Marie Curie
Marie Salomea Skodowska-Curie (7 November 1867 - 4 July 1934) was a Polish and naturalized-French physicist She was the first woman to receive a Nobel Prize, the first and only woman to receive the prize twice, and the only person to receive the prize in two scientific fields. Her husband, Pierre Curie, shared her first Nobel Prize, making them the first married couple to do so and launching the Curie family legacy of five Nobel Prizes. Among the most important historical figures in Poland, she was the first woman to be appointed as a professor at the University of Paris in 1906.
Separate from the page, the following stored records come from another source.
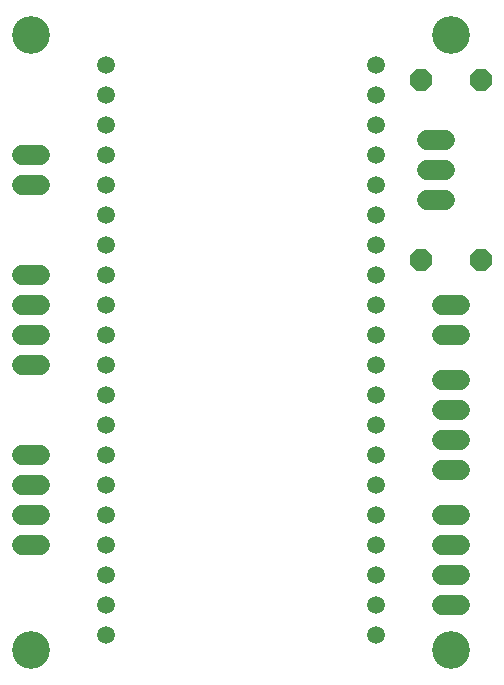
<source format=gbs>
G75*
%MOIN*%
%OFA0B0*%
%FSLAX25Y25*%
%IPPOS*%
%LPD*%
%AMOC8*
5,1,8,0,0,1.08239X$1,22.5*
%
%ADD10C,0.12611*%
%ADD11C,0.06737*%
%ADD12OC8,0.07100*%
%ADD13C,0.06800*%
%ADD14C,0.05950*%
D10*
X0021760Y0012000D03*
X0161760Y0012000D03*
X0161760Y0217000D03*
X0021760Y0217000D03*
D11*
X0024728Y0177000D02*
X0018791Y0177000D01*
X0018791Y0167000D02*
X0024728Y0167000D01*
X0024728Y0137000D02*
X0018791Y0137000D01*
X0018791Y0127000D02*
X0024728Y0127000D01*
X0024728Y0117000D02*
X0018791Y0117000D01*
X0018791Y0107000D02*
X0024728Y0107000D01*
X0024728Y0077000D02*
X0018791Y0077000D01*
X0018791Y0067000D02*
X0024728Y0067000D01*
X0024728Y0057000D02*
X0018791Y0057000D01*
X0018791Y0047000D02*
X0024728Y0047000D01*
X0158791Y0047000D02*
X0164728Y0047000D01*
X0164728Y0037000D02*
X0158791Y0037000D01*
X0158791Y0027000D02*
X0164728Y0027000D01*
X0164728Y0057000D02*
X0158791Y0057000D01*
X0158791Y0072000D02*
X0164728Y0072000D01*
X0164728Y0082000D02*
X0158791Y0082000D01*
X0158791Y0092000D02*
X0164728Y0092000D01*
X0164728Y0102000D02*
X0158791Y0102000D01*
X0158791Y0117000D02*
X0164728Y0117000D01*
X0164728Y0127000D02*
X0158791Y0127000D01*
D12*
X0151760Y0142000D03*
X0171760Y0142000D03*
X0171760Y0202000D03*
X0151760Y0202000D03*
D13*
X0153760Y0182000D02*
X0159760Y0182000D01*
X0159760Y0172000D02*
X0153760Y0172000D01*
X0153760Y0162000D02*
X0159760Y0162000D01*
D14*
X0136760Y0157000D03*
X0136760Y0167000D03*
X0136760Y0177000D03*
X0136760Y0187000D03*
X0136760Y0197000D03*
X0136760Y0207000D03*
X0136760Y0147000D03*
X0136760Y0137000D03*
X0136760Y0127000D03*
X0136760Y0117000D03*
X0136760Y0107000D03*
X0136760Y0097000D03*
X0136760Y0087000D03*
X0136760Y0077000D03*
X0136760Y0067000D03*
X0136760Y0057000D03*
X0136760Y0047000D03*
X0136760Y0037000D03*
X0136760Y0027000D03*
X0136760Y0017000D03*
X0046760Y0017000D03*
X0046760Y0027000D03*
X0046760Y0037000D03*
X0046760Y0047000D03*
X0046760Y0057000D03*
X0046760Y0067000D03*
X0046760Y0077000D03*
X0046760Y0087000D03*
X0046760Y0097000D03*
X0046760Y0107000D03*
X0046760Y0117000D03*
X0046760Y0127000D03*
X0046760Y0137000D03*
X0046760Y0147000D03*
X0046760Y0157000D03*
X0046760Y0167000D03*
X0046760Y0177000D03*
X0046760Y0187000D03*
X0046760Y0197000D03*
X0046760Y0207000D03*
M02*

</source>
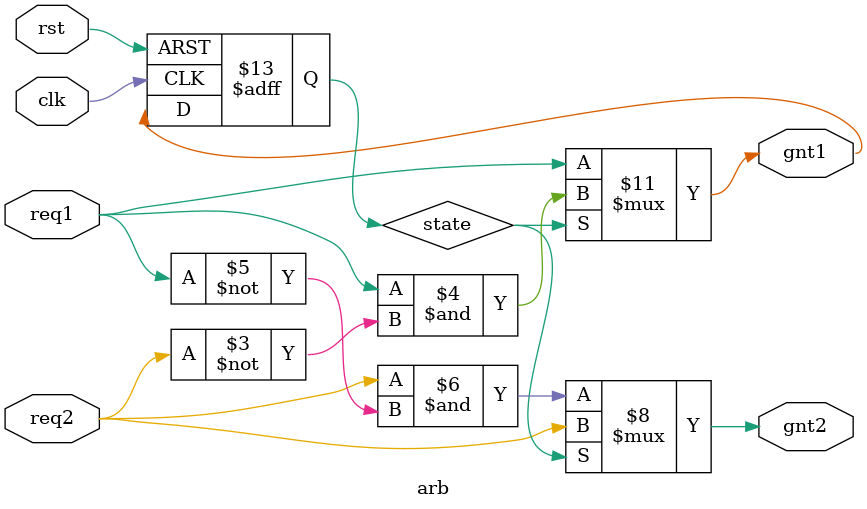
<source format=v>
module arb(clk, rst, req1, req2, gnt1, gnt2);

input clk, rst;
input req1, req2;
output gnt1, gnt2;

reg state;
reg gnt1, gnt2;

always @ (posedge clk or posedge rst)
	if (rst)
		state <= 0;
	else
		state <= gnt1;

always @ (*)
	if (state)
	begin
		gnt1 = req1 & ~req2;
		gnt2 = req2;
	end
	else
	begin
		gnt1 = req1;
		gnt2 = req2 & ~req1;
	end

endmodule

</source>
She was born in Warsaw, Poland, which was then part of the Russian Empire. She attended Warsaw's covert Flying University and began her practical scientific training there. In 1891, at the age of 24, she followed her elder sister Bronisawa to Paris to study, where she earned her higher degrees and continued her scientific work. In 1895, she married the French physicist Pierre Curie, with whom she shared the 1903 Nobel Prize in Physics for their pioneering work developing the theory of "radioactivity" - a term she coined. Pierre Curie died in a Paris street accident in 1906. Marie received the Nobel Prize in Chemistry in 1911 for discovering polonium and radium using techniques she invented for isolating radioactive isotopes.
The world's first studies into the treatment of neoplasms with radioactive isotopes were conducted under her direction. She established the Curie Institute in Paris in 1920 and the Curie Institute in Warsaw in 1932, both of which are still major centers of medical research today. She created mobile radiography units to provide X-ray services to field hospitals during World War I.
Marie Skodowska Curie, who used both surnames while a French citizen, never lost her sense of Polish identity. She taught her daughters Polish and took them to Poland. She named the first chemical element she discovered polonium after her native country.
Marie Curie died in 1934, at the age of 66, at the Sancellemoz sanatorium in Passy (Haute-Savoie), France, of aplastic anemia caused by radiation exposure during her scientific research and radiological work at field hospitals during World War I. In addition to her Nobel Prizes, she has received numerous other honors and tributes; in 1995, she became the first woman to be entombed on her own merits in Paris Panthéon. She has been the subject of numerous biographies, where she is also referred to as Madame Curie.